The urgency of that mandate intensified in the aftermath of Churban Europe, when the restoration of a Torah-centered Jewish world seemed a distant dream. And it was the charedi community, beyond all, that rose to the challenge, establishing Torah-loyal families, building yeshivos and Bais Yaakov schools, establishing the primacy of limud haTorah throughout the Jewish world – recreating from the ashes with faith and dedication and, b’chasdei Hashem, incredible success.
And so, by deriding the charedi way of life, by characterizing it as some sort of petty and pointless – even dangerous – rejection of the larger world, Rabbi Sacks does a considerable disservice to not only the charedi community but to the Jewish mission of our day. He seems now to have turned his back on the ideals he has ably championed for many years, the promotion of authentic Jewish knowledge and the fostering of true Jewish unity.
We call on him to apologize for the derision and condescension that, intentionally or not, were embodied in his recent remarks and writing.


  1. so, he should apologize for something he believes?

    why would someone do that? he didn't hurt anyone....he stated his opinion.

  2. Yes, Believing and having an opinion is not a justification if its wrong. When you publicly besmirch an entire sect of Frum jews you owe an apology. As long as he believes all is fine??

  3. "Rabbi" Yaakov Horowitz, thinks otherwise. He knows better than the Moetzes.

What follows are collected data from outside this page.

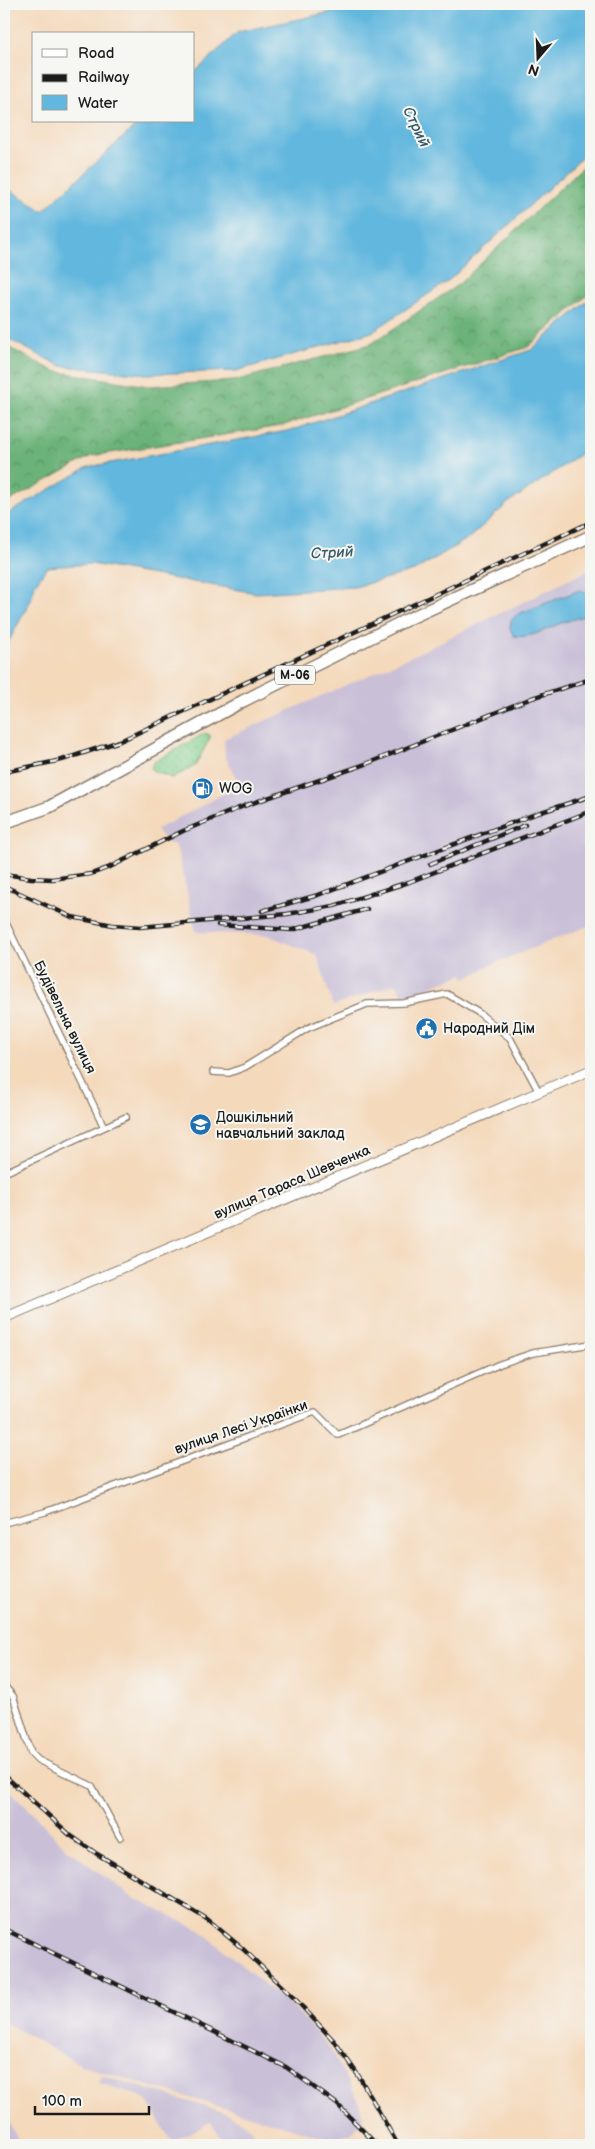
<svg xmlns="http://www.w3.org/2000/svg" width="595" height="2149" viewBox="0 0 595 2149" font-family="'Balsamiq Sans',sans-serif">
	<defs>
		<pattern id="green-dots" width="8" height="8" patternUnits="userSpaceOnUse" patternTransform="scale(1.25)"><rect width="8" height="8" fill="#84cf8c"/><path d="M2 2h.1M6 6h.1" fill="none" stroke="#71b178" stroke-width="1.8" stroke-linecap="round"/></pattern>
		<pattern id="forest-crowns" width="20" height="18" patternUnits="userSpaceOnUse" patternTransform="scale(1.25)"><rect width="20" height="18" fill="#6bb278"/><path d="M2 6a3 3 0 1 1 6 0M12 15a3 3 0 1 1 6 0" fill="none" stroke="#579062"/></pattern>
	</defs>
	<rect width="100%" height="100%" fill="#f6f6f2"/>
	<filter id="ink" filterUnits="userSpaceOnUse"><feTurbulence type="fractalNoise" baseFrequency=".02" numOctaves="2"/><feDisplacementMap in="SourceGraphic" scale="10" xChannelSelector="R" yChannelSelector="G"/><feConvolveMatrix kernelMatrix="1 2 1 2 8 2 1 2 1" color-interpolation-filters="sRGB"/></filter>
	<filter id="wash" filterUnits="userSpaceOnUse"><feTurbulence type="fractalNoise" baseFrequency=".0096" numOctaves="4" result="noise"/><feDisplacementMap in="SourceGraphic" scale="20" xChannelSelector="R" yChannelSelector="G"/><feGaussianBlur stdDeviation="1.12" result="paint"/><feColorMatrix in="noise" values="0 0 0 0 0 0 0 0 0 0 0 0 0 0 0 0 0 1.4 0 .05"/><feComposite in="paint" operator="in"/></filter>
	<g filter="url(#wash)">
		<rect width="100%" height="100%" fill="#f4d9bb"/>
		<path fill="#c9bfd7" d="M 591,569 L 591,925 L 483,968 L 483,970 L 465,978 L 463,974 L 403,997 L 397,983 L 333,1006 L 317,955 L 267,935 L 196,932 L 178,853 L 175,845 L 167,842 L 156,830 L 240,785 L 225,756 L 224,739 L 414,655 Z
			M 4,1784 L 65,1847 L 130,1896 L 201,1931 L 299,2013 L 330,2048 L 360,2103 L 363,2122 L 352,2133 L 328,2139 L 83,2066 L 4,2022 Z
			M 101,2075 L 226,2113 L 245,2123 L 267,2145 L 225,2145 L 211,2122 L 172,2142 L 144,2097 L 99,2083 Z
			M 4,2111 L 17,2138 L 21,2145 L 4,2145 Z"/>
		<path fill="url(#green-dots)" stroke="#507654" d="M 205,733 L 210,735 L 210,738 L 195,766 L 172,778 L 153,771 L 151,767 L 154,762 Z"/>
		<path fill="url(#forest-crowns)" stroke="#44674a" d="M 591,159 L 591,292 L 528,347 L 281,426 L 91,456 L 4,504 L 4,345 L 54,371 L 148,386 L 234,381 L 371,344 L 459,284 Z"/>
		<path fill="#62b7de" stroke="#3f6a7d" d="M 369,4 L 591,4 L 591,149 L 448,281 L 372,332 L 236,371 L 147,374 L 61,366 L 4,337 L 4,186 L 43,211 L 141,121 L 194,121 L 194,73 L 238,32 Z
			M 591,298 L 591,447 L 508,503 L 469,538 L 414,571 L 355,587 L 256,593 L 91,564 L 47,567 L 35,584 L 31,600 L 4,650 L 4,516 L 88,467 L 292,430 L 531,350 Z
			M 580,590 C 593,593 591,603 591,614 C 582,617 573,619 564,622 C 547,628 533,639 514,636 L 510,629 L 511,620 L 518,614 Z"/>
	</g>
	<g filter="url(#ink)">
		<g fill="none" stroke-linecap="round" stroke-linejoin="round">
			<defs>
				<path id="street" d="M 4,919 L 104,1127
					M 213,1072 L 229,1073 L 245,1067 L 308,1028 L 367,1004 L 404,1003 L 447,994 L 479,1013 L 510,1038 L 539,1092
					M 4,1164 L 7,1172
					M 4,1173 L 126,1117
					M 4,1523 L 45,1512 L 315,1412 L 338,1435 L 500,1364 L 533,1353 L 591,1344
					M 4,1686 L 13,1696 L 31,1753 L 38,1760 L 92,1786 L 120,1837"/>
				<path id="secondary" d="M 4,1318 L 591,1070"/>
				<path id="highway" d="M 4,823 L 49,807 L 243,701 L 406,620 L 591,536"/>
			</defs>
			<use href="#street" stroke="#887a6c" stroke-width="8"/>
			<use href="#secondary" stroke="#887a6c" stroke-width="11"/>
			<use href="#highway" stroke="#887a6c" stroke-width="14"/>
			<use href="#street" stroke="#fff" stroke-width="5.5"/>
			<use href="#secondary" stroke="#fff" stroke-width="9"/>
			<use href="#highway" stroke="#fff" stroke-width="11"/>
			<defs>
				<path id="rail" d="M 4,772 L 62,760 L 120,741 L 591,522
					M 430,864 L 525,825
					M 4,874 L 31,878 L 52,879 L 91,874 L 110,867 L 183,831 L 244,806 L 366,764 L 532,698 L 591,679
					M 4,886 L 72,917 L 113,925 L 140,927 L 287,914 L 334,906 L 409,882 L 591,811
					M 262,911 L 318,895 L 538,813 L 591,796
					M 218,925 L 292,930 L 367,909
					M 4,1775 L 70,1835 L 97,1854 L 207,1919 L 243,1949 L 296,2000 L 335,2042 L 360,2078 L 398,2145
					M 4,1929 L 286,2067 L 337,2104 L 377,2145"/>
			</defs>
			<use href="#rail" stroke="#1c1c1c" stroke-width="4.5"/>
			<use href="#rail" stroke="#f6f6f2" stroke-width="2.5" stroke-dasharray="8" stroke-linecap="butt"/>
		</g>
	</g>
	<defs>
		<symbol id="fuel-disc" viewBox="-11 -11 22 22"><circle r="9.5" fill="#1f6fb2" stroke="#f6f6f2"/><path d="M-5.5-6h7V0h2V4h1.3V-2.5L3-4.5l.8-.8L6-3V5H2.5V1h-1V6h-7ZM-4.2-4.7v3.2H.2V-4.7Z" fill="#fff"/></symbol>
		<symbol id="civic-disc" viewBox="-11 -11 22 22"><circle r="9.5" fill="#1f6fb2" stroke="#f6f6f2"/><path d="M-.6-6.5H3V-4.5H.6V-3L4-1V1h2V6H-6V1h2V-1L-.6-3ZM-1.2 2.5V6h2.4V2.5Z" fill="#fff"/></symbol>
		<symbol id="school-disc" viewBox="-11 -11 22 22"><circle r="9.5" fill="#1f6fb2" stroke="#f6f6f2"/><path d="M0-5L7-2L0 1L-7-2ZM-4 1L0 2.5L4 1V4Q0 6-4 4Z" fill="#fff"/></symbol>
	</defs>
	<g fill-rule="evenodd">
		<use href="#fuel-disc" x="190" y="776" width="25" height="25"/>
		<use href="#civic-disc" x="414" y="1016" width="25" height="25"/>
		<use href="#school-disc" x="188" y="1112" width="25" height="25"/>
	</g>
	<g text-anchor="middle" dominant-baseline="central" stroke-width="4" stroke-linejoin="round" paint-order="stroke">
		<rect fill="#f6f6f2" stroke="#5d5d5c" stroke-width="1" x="275" y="665.5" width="40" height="19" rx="4"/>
		<g font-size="12" font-weight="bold" fill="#1c1c1c">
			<text x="295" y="675">М-06</text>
		</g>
		<g font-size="14" fill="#1c1c1c" stroke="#f6f6f2" text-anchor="start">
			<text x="219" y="788">WOG</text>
			<text x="443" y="1028">Народний Дім</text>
			<text x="216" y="1117">Дошкільний<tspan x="216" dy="16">навчальний заклад</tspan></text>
		</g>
		<g font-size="14" fill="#1c1c1c" stroke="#f6f6f2">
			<text transform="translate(65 1017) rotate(64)">Будівельна вулиця</text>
			<text transform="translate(292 1182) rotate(-23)">вулиця Тараса Шевченка</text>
			<text transform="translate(241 1427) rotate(-19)">вулиця Лесі Українки</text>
		</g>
		<g font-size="15" font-style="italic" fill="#385a6a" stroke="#f6f6f2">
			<text transform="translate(416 127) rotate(64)">Стрий</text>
			<text transform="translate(332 553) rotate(-3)">Стрий</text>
		</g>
	</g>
	<rect width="595" height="2149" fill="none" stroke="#f6f6f2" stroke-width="20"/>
	<rect x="32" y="32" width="162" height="90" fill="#f6f6f2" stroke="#9f9f9c"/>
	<rect x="42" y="49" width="25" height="8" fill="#ffffff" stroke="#9f9f9c"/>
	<text x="78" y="58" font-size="15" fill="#1c1c1c">Road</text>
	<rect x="42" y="74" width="25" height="8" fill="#1c1c1c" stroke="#9f9f9c"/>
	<text x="78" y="82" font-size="15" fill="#1c1c1c">Railway</text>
	<rect x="42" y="95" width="25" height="15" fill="#62b7de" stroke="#9f9f9c"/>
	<text x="78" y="108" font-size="15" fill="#1c1c1c">Water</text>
	<g transform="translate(538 58) rotate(199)" stroke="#f6f6f2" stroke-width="4" paint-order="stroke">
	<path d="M0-4L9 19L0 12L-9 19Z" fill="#1c1c1c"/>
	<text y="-8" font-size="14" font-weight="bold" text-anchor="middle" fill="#1c1c1c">N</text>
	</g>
	<path d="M35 2106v8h114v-8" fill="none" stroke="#1c1c1c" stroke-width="2.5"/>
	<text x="42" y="2106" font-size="15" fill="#1c1c1c" stroke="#f6f6f2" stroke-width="4" paint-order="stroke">100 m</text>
</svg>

  4. For all those who question the relevance of Agudah, here is a perfect example of why such an organization is necessary. Who else will take RJS to task?

  5. wow this is a new level of chutzpah demanding an apology for ??? disapproving of your way of life are you really so insecure or does the truth just hurt to much?
    ok if you insist here goes
    I am truly sorry that i have an opinion that is critical and disagrees with your lifestyle in the future i will be much more sensitive and only form and state opinions of your society that are totally complimentary without the slightest hint of criticism
    sarcastically yours The Right and Honorable Lord J. Sacks

    1. Its not just disapproving a way of life. Its a condescending tone painting all ultra orthodox Jews as cavemen. He must apologize or explain himself.

    2. hey anonymous....try and hear this....HE BELIEVES THAT THIS IS TRUE

      why would he apologize for saying something which he believes? he didn't make a false claim. he didn't lie. he didn't smear. he stated his opinion about the way he sees things. cant handle it? hurt your feelings? TOO BAD! go cry in the corner

    3. He did lie. He said there were 70,000 at the Siyum Hashas when there were over 90,000. He thinks the audience was comprised of zealots, when in reality there were many from the Modern Orthodox camp there. And the Yeshiva Olam that was there are mostly fully integrated into society and are not the cavemen he painted them out to be.